## Page text
···
I'm a veteran game designer, most likely sitting in a coffee shop with my laptop.

Discussion

11 Responses to “Design by Numbers: Cooldowns”

  1. Has anyone seen examples of cooldowns that increase with each use? I can’t think of any, but it could be interesting. This was a Skinner psychological trick to get you habituated to use, but then make it harder and harder to achieve, iirc.

    Posted by Dan Kline | January 9, 2012, 10:15 pm
  2. Nice post.

    Just to add a bit to this, simple repetition isn’t the best way to get things to move into long term memory either, rather repetition is best at keeping things in working memory. For encoding to long term memory elaboration is much more effective, in that if a mechanic is closely related to existing knowledge or the player is encouraged to think deeply about the mechanic (understand it in other words) then it will be remembered. This can be done via good introductory uses of the ability in situations that build on a players knowledge or that are particularly novel and stand out.

    All that said, all that will do is allow the person to remember that such an ability exists, and if you wanted to get them to remember the cool down period then coming up with a way to elaborate or make the cool down period meaningful might be more difficult (visual indicators leap to mind, say the way the plasma gun in Marathon/Halo visually smokes and such when it is on cool down, but you can only go so far with these).

    Posted by Ben Lewis Evans | January 10, 2012, 4:00 am
  3. I think that this has actually worked out for MOBAs, because checking your cooldowns is vital for success. Every time you look down at your ultimate or summoner spell (I played a lot of LoL) cooldown, you are reminding yourself of those abilities. This allows you to more quickly familiarize yourself with new characters without switching into a whole other mode of concentration.

    What is maybe most interesting, though, is that this can lead people to rediscover abilities later on. If the player winds up in a situation where they HAVE to use a longer cooldown ability that they have been ignoring, it’s almost like getting a new mechanic out of the game. Given the way that modern progression systems work, that ability will probably be much more obviously viable later on in the game than it was when it was first introduced.

    Posted by Nintendoeats | January 10, 2012, 6:30 am
  4. @Ben Good point about relating a concept to other ones the player knows, or even using in-game connections to cement the player’s memory of an ability. “Oh, there’s a locked door, I suddenly recall my lockpick ability is off cooldown!” Although that kind of soft connection is never as obvious to the player as it seems like it ought to be. 8)

    Posted by Jaime Griesemer | January 10, 2012, 2:53 pm
  5. I don’t think that this rule is so strong when you only have 4 primary buttons such as in a moba. If it is a secondary button with a long cooldown such as one of your clickable items then this rule may apply once again.
···
## Provided material
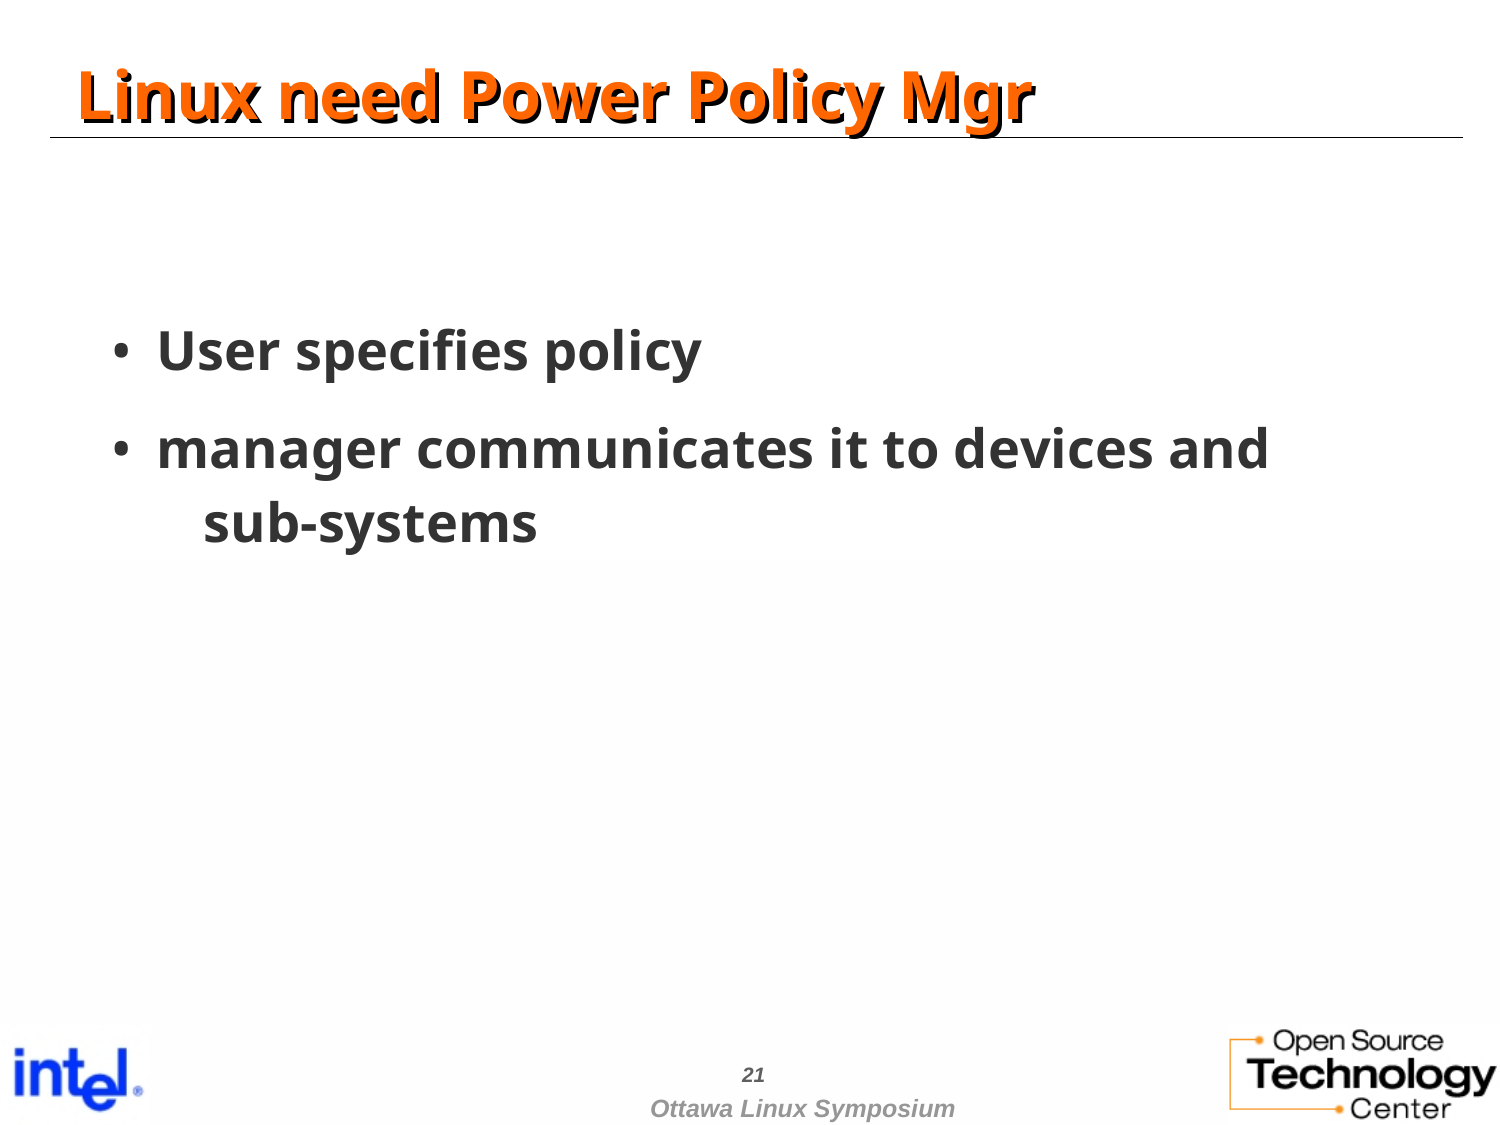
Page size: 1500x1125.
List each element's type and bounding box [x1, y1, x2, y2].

picture [0, 1025, 150, 1125]
picture [1227, 1024, 1500, 1125]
···
## Tasks for this exercise
a - In the comment thread on cooldowns, condense the paragraph beginning "I think that this has actually worked out for MOBAs" into a short bulleted list that keeps its main facts.
b - Reproduce the part of the cooldowns discussion from "What is maybe" to "ought to be. 8)", substituting "unlock" for "lockpick".
c - Pick up the comment thread on cooldowns after its last sentence and carry it on.

## Results
a -
- Cooldowns have worked out for MOBAs because checking them is vital for success.
- Each look at an ultimate or summoner spell cooldown reminds the player of those abilities.
- This helps players learn new characters faster without switching into a whole other mode of concentration.

b -
What is maybe most interesting, though, is that this can lead people to rediscover abilities later on. If the player winds up in a situation where they HAVE to use a longer cooldown ability that they have been ignoring, it’s almost like getting a new mechanic out of the game. Given the way that modern progression systems work, that ability will probably be much more obviously viable later on in the game than it was when it was first introduced.

    Posted by Nintendoeats | January 10, 2012, 6:30 am
  4. @Ben Good point about relating a concept to other ones the player knows, or even using in-game connections to cement the player’s memory of an ability. “Oh, there’s a locked door, I suddenly recall my unlock ability is off cooldown!” Although that kind of soft connection is never as obvious to the player as it seems like it ought to be. 8)

c -
    Posted by Anonymous | January 12, 2012, 4:16 pm
  6. …because moba are well known for being noob-friendly and easy to learn? 8)

    Short term memories _do_ last a lot longer when there are fewer distractions. The moment-to-moment gameplay of a shooter or other action game do leave less brain bandwidth (brainwidth?) for cooldowns than your average dota-like, for sure. And most mobas have large onscreen indicators, too.

    Posted by Jaime Griesemer | January 12, 2012, 6:34 pm
  7. Would you say this relates to equipment in Halo 3 and the frequency in which players used it (or rather, didn’t)?

    Posted by Anonymous | January 26, 2012, 12:50 am
  8. I would think that the Halo 3 equipment could have had a problem with remembering that you have, and then remembering to use it in the situation where it was appropriate.

    I would also guess that it might be hit by “consumable item syndrome” (to get some D&D nerd in here). In that it is possible that equipment was possibly viewed as a scarce and rare resource and you want to save it for exactly that right moment where you want to use it. That might be my own biases showing there though.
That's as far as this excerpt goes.